+++ Data for the task +++
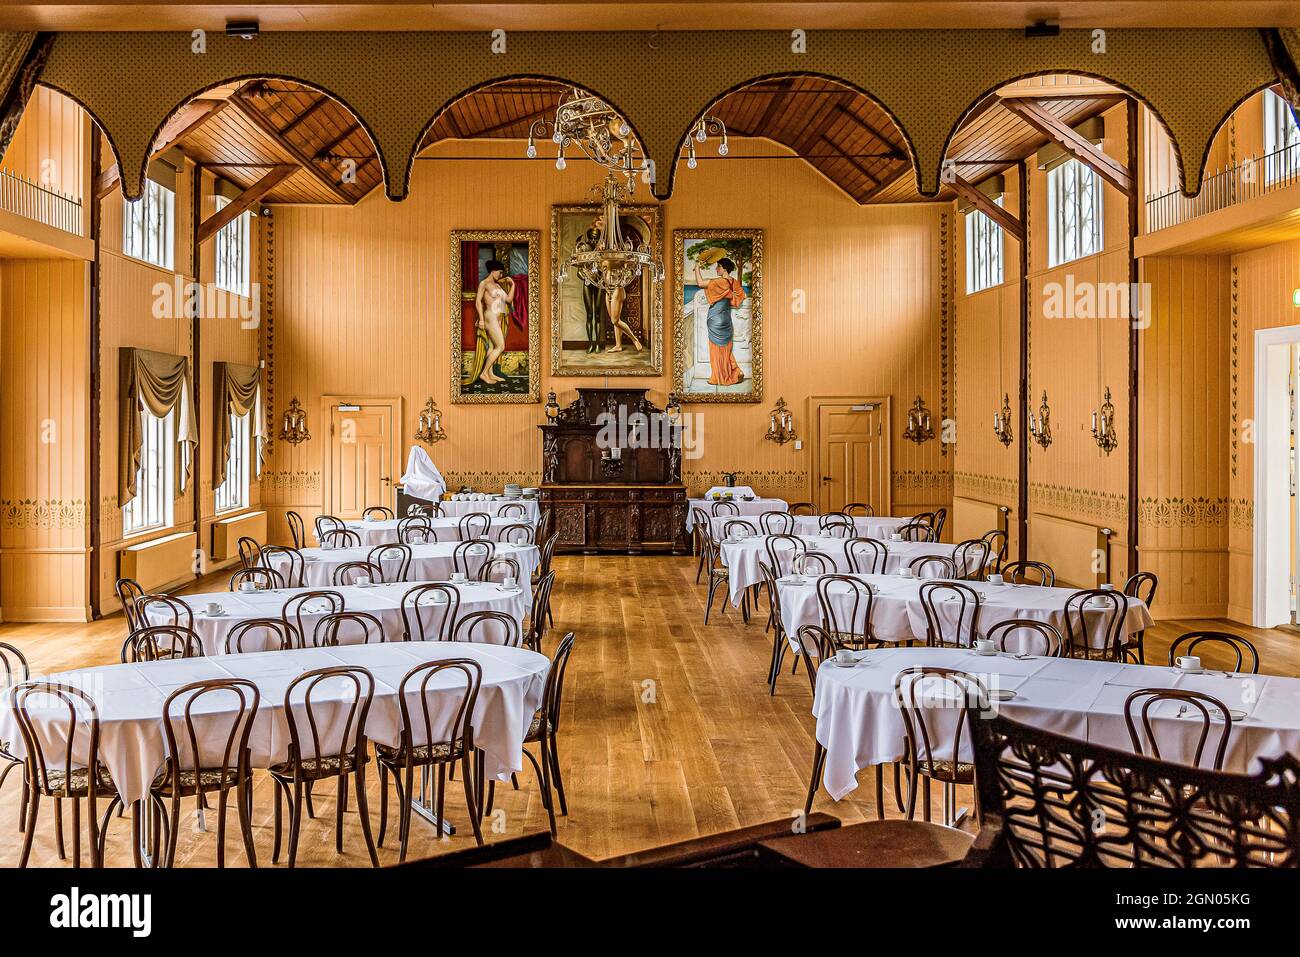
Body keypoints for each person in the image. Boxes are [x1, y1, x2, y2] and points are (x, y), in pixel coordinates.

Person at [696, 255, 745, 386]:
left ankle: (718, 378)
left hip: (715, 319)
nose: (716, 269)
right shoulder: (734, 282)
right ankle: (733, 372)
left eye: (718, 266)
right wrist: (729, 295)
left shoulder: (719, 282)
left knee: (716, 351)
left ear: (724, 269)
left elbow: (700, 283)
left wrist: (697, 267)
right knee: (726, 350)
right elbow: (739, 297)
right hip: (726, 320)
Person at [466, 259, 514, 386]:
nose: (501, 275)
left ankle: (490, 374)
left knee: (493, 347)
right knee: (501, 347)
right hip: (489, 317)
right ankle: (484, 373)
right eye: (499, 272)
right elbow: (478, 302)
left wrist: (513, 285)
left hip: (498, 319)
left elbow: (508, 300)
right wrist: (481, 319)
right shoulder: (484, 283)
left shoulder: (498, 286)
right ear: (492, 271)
+++
+++ Data for the task +++
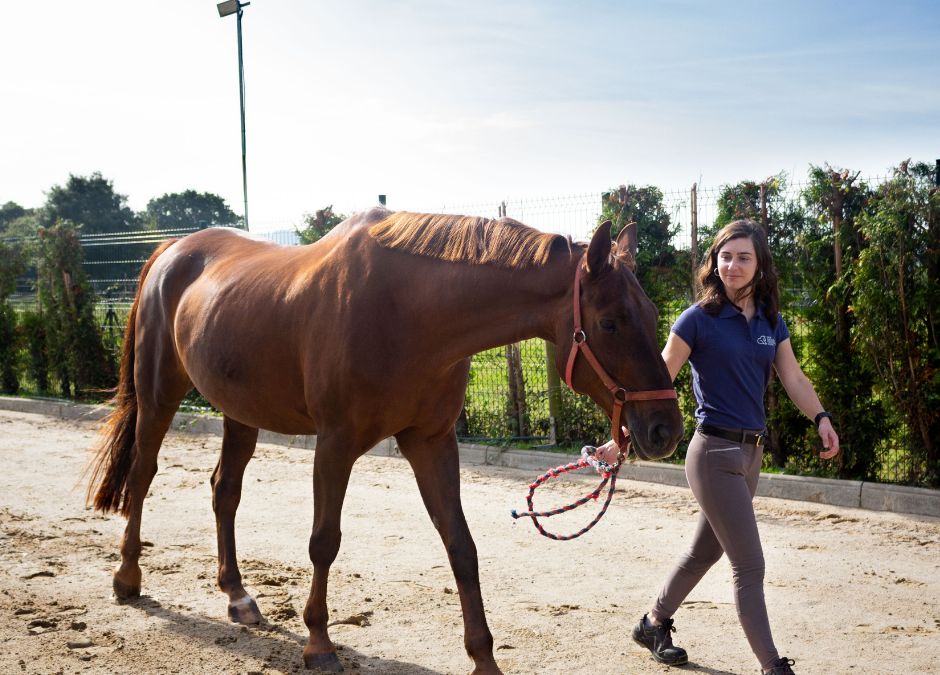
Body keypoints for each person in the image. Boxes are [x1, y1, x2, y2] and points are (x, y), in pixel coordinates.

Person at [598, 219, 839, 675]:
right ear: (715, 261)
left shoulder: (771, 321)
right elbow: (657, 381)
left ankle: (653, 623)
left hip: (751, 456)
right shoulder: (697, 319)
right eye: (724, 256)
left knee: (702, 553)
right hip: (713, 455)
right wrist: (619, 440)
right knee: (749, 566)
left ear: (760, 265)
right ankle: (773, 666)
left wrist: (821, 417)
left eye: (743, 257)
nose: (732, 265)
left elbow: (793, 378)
+++
## Brief
Please transcribe only the lines in the records above running from the line that has "left shoulder: (771, 321)" through the line that has "left elbow: (793, 378)", both included, exactly as they appear.

## Solution to the exercise
left shoulder: (771, 321)
right elbow: (657, 381)
left ankle: (653, 623)
left hip: (751, 456)
right shoulder: (697, 319)
right eye: (724, 256)
left knee: (702, 553)
right hip: (713, 455)
right wrist: (619, 440)
right knee: (749, 566)
left ear: (760, 265)
right ankle: (773, 666)
left wrist: (821, 417)
left eye: (743, 257)
nose: (732, 265)
left elbow: (793, 378)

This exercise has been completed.